Very cool.  I'm not familiar with the ringmaster.  What is it exactly?


----------



## FrankG (May 21, 2010)

It's a machine that cuts slanted concentric rings from a board that you stack, glue together and turn to make a "bowl from a board" - without a bandsaw.  More info on their website: http://www.ringmastertool.com/


----------



## glycerine (May 21, 2010)

That's cool, I've never heard of it until now... but couldn't you do the same thing with a parting tool, or would that be too dangerous?


----------



## Craftdiggity (May 21, 2010)

Pretty cool, but not for $600.  Is that all it does?  And why is it better than a BS?

Chris


----------



## Mrs Rojo22 (May 21, 2010)

Beautiful!

Robin


----------



## FrankG (May 22, 2010)

Craftdiggity said:


> Pretty cool, but not for $600.  Is that all it does?  And why is it better than a BS?
> 
> Chris



Do you mean a Bowl Saver?  If so, these are completely different animals; the Bowl Saver cores out the center of a bowl blank instead of wasting it, the Ringmaster cuts concentric circles from a 3/4" board that be combined to make a bowl.


----------



## Craftdiggity (May 22, 2010)

No, I meant Band Saw.  Or Scroll Saw for that matter.


----------



## Fred (May 22, 2010)

I do believe that anyone with a lathe can already do the same thing with a little care and sharp tools.

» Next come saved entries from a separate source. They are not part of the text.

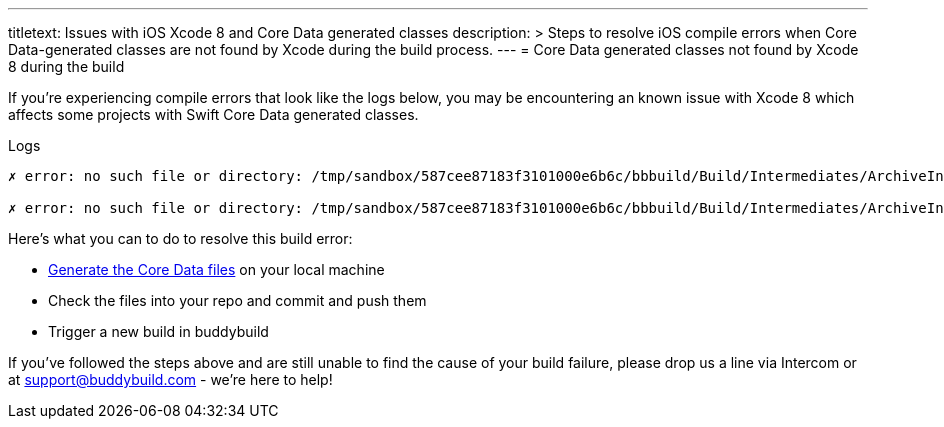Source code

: ---
titletext: Issues with iOS Xcode 8 and Core Data generated classes
description: >
  Steps to resolve iOS compile errors when Core Data-generated classes
  are not found by Xcode during the build process.
---
= Core Data generated classes not found by Xcode 8 during the build

If you're experiencing compile errors that look like the logs below, you
may be encountering an known issue with Xcode 8 which affects some
projects with Swift Core Data generated classes.

[[code-samples]]
--
.Logs
[source,text]
----
✗ error: no such file or directory: /tmp/sandbox/587cee87183f3101000e6b6c/bbbuild/Build/Intermediates/ArchiveIntermediates/BBTestAppCoreData/IntermediateBuildFilesPath/BBTestAppCoreData.build/Release-iphoneos/BBTestAppCoreData.build/DerivedSources/CoreDataGenerated/BBTestAppCoreData/MyClass+CoreDataProperties.swift

✗ error: no such file or directory: /tmp/sandbox/587cee87183f3101000e6b6c/bbbuild/Build/Intermediates/ArchiveIntermediates/BBTestAppCoreData/IntermediateBuildFilesPath/BBTestAppCoreData.build/Release-iphoneos/BBTestAppCoreData.build/DerivedSources/CoreDataGenerated/BBTestAppCoreData/MyClass+CoreDataClass.swift
----
--

Here's what you can to do to resolve this build error:

- link:https://developer.apple.com/library/content/documentation/Cocoa/Conceptual/CoreData/LifeofaManagedObject.html[Generate
  the Core Data files] on your local machine

- Check the files into your repo and commit and push them

- Trigger a new build in buddybuild

If you've followed the steps above and are still unable to find the
cause of your build failure, please drop us a line via Intercom or at
link:mailto:support@buddybuild.com[support@buddybuild.com] - we’re here
to help!
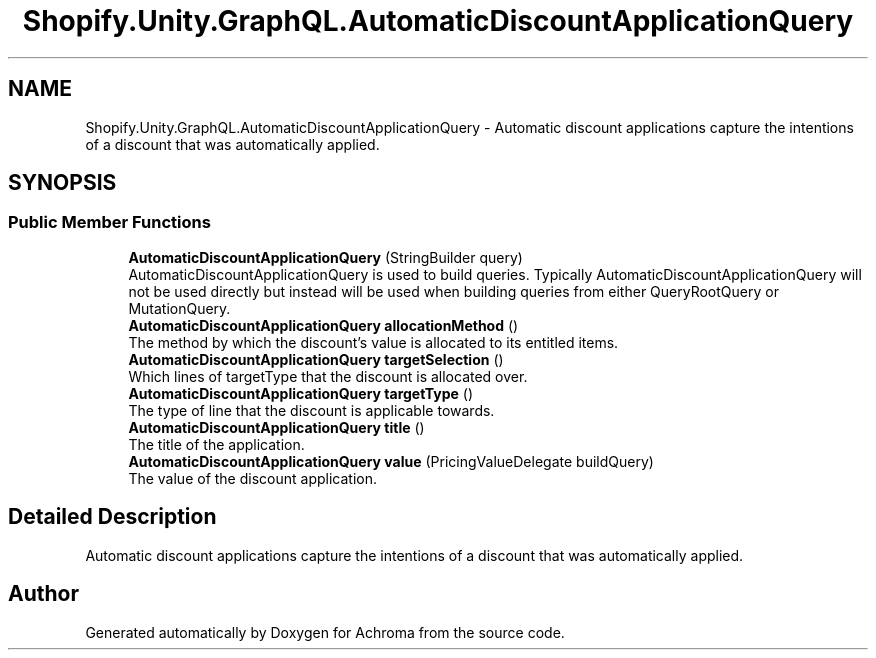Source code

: .TH "Shopify.Unity.GraphQL.AutomaticDiscountApplicationQuery" 3 "Achroma" \" -*- nroff -*-
.ad l
.nh
.SH NAME
Shopify.Unity.GraphQL.AutomaticDiscountApplicationQuery \- Automatic discount applications capture the intentions of a discount that was automatically applied\&.  

.SH SYNOPSIS
.br
.PP
.SS "Public Member Functions"

.in +1c
.ti -1c
.RI "\fBAutomaticDiscountApplicationQuery\fP (StringBuilder query)"
.br
.RI "AutomaticDiscountApplicationQuery is used to build queries\&. Typically AutomaticDiscountApplicationQuery will not be used directly but instead will be used when building queries from either QueryRootQuery or MutationQuery\&. "
.ti -1c
.RI "\fBAutomaticDiscountApplicationQuery\fP \fBallocationMethod\fP ()"
.br
.RI "The method by which the discount's value is allocated to its entitled items\&. "
.ti -1c
.RI "\fBAutomaticDiscountApplicationQuery\fP \fBtargetSelection\fP ()"
.br
.RI "Which lines of targetType that the discount is allocated over\&. "
.ti -1c
.RI "\fBAutomaticDiscountApplicationQuery\fP \fBtargetType\fP ()"
.br
.RI "The type of line that the discount is applicable towards\&. "
.ti -1c
.RI "\fBAutomaticDiscountApplicationQuery\fP \fBtitle\fP ()"
.br
.RI "The title of the application\&. "
.ti -1c
.RI "\fBAutomaticDiscountApplicationQuery\fP \fBvalue\fP (PricingValueDelegate buildQuery)"
.br
.RI "The value of the discount application\&. "
.in -1c
.SH "Detailed Description"
.PP 
Automatic discount applications capture the intentions of a discount that was automatically applied\&. 

.SH "Author"
.PP 
Generated automatically by Doxygen for Achroma from the source code\&.
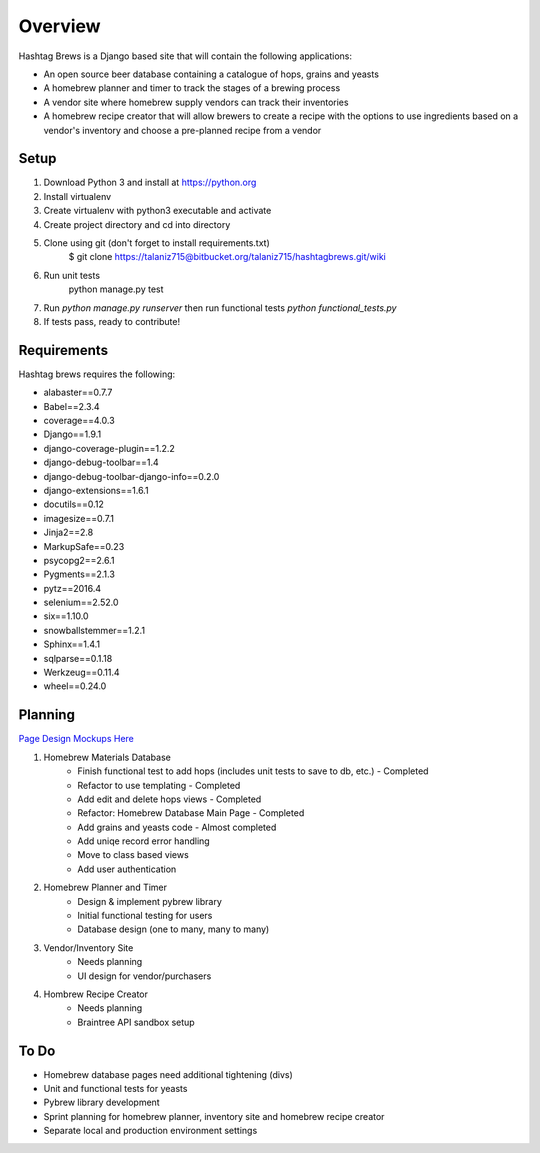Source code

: Overview
========

Hashtag Brews is a Django based site that will contain the following applications:

* An open source beer database containing a catalogue of hops, grains and yeasts
* A homebrew planner and timer to track the stages of a brewing process
* A vendor site where homebrew supply vendors can track their inventories
* A homebrew recipe creator that will allow brewers to create a recipe with the options to use ingredients based on a vendor's inventory and choose a pre-planned recipe from a vendor

Setup
-----

1. Download Python 3 and install at https://python.org
2. Install virtualenv
3. Create virtualenv with python3 executable and activate
4. Create project directory and cd into directory
5. Clone using git (don't forget to install requirements.txt)
    $ git clone https://talaniz715@bitbucket.org/talaniz715/hashtagbrews.git/wiki
6. Run unit tests
    python manage.py test
7. Run `python manage.py runserver` then run functional tests `python functional_tests.py`
8. If tests pass, ready to contribute!

Requirements
------------

Hashtag brews requires the following:

* alabaster==0.7.7
* Babel==2.3.4
* coverage==4.0.3
* Django==1.9.1
* django-coverage-plugin==1.2.2
* django-debug-toolbar==1.4
* django-debug-toolbar-django-info==0.2.0
* django-extensions==1.6.1
* docutils==0.12
* imagesize==0.7.1
* Jinja2==2.8
* MarkupSafe==0.23
* psycopg2==2.6.1
* Pygments==2.1.3
* pytz==2016.4
* selenium==2.52.0
* six==1.10.0
* snowballstemmer==1.2.1
* Sphinx==1.4.1
* sqlparse==0.1.18
* Werkzeug==0.11.4
* wheel==0.24.0

Planning
--------

`Page Design Mockups Here
<https://bitbucket.org/talaniz715/hashtagbrews/wiki/Catalogue%20Page%20Designs>`_

1. Homebrew Materials Database
    * Finish functional test to add hops (includes unit tests to save to db, etc.) - Completed
    * Refactor to use templating - Completed
    * Add edit and delete hops views - Completed
    * Refactor: Homebrew Database Main Page - Completed
    * Add grains and yeasts code - Almost completed
    * Add uniqe record error handling
    * Move to class based views
    * Add user authentication

2. Homebrew Planner and Timer
    * Design & implement pybrew library
    * Initial functional testing for users
    * Database design (one to many, many to many)

3. Vendor/Inventory Site
    * Needs planning
    * UI design for vendor/purchasers

4. Hombrew Recipe Creator
    * Needs planning
    * Braintree API sandbox setup

To Do
-----

* Homebrew database pages need additional tightening (divs)
* Unit and functional tests for yeasts
* Pybrew library development
* Sprint planning for homebrew planner, inventory site and homebrew recipe creator
* Separate local and production environment settings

BTW, for the money I would rather have a lathe as it can do much, much more than just cut rings and such ... hummmmm, is that all this machine can cut - rings!


----------



## FrankG (May 23, 2010)

Craftdiggity said:


> No, I meant Band Saw.  Or Scroll Saw for that matter.



In that case, the only thing the RingMaster does is cut the rings faster and you don't have to glue the pieces together.  No, it really isn't worth $600 just to do that.  No matter how you cut it, they're all still in the "boards from a bowl" family.

As for cutting the rings on the lathe with a parting tool, many people do that.  The only thing the RingMaster does different is cut from both sides of the board so you don't get tearout on the rings.  Again, not worth $600 just for that.

To be fair, the RingMaster without the motor to attach to your lathe is only $400.

All seriousness aside, the only reason I have one is that I picked it up used for $25.  If I had to pay full cost for a new one I would use the parting tool method instead.  The only "difficult" part is getting the angle right so that the rings stack properly, with the inside diameter of the larger (top) ring matching the outside diameter of the smaller (lower) ring.


----------



## we4marts (May 23, 2010)

thank you for the nice replies. I don't know if I would pay for a new one seeing that bowls are just something I do extra. along with everything else. I'm buying this one used if I buy it. It is nice it is just like that commercial set and forget it (far as cutting that is Ha Ha) I like it so far.


----------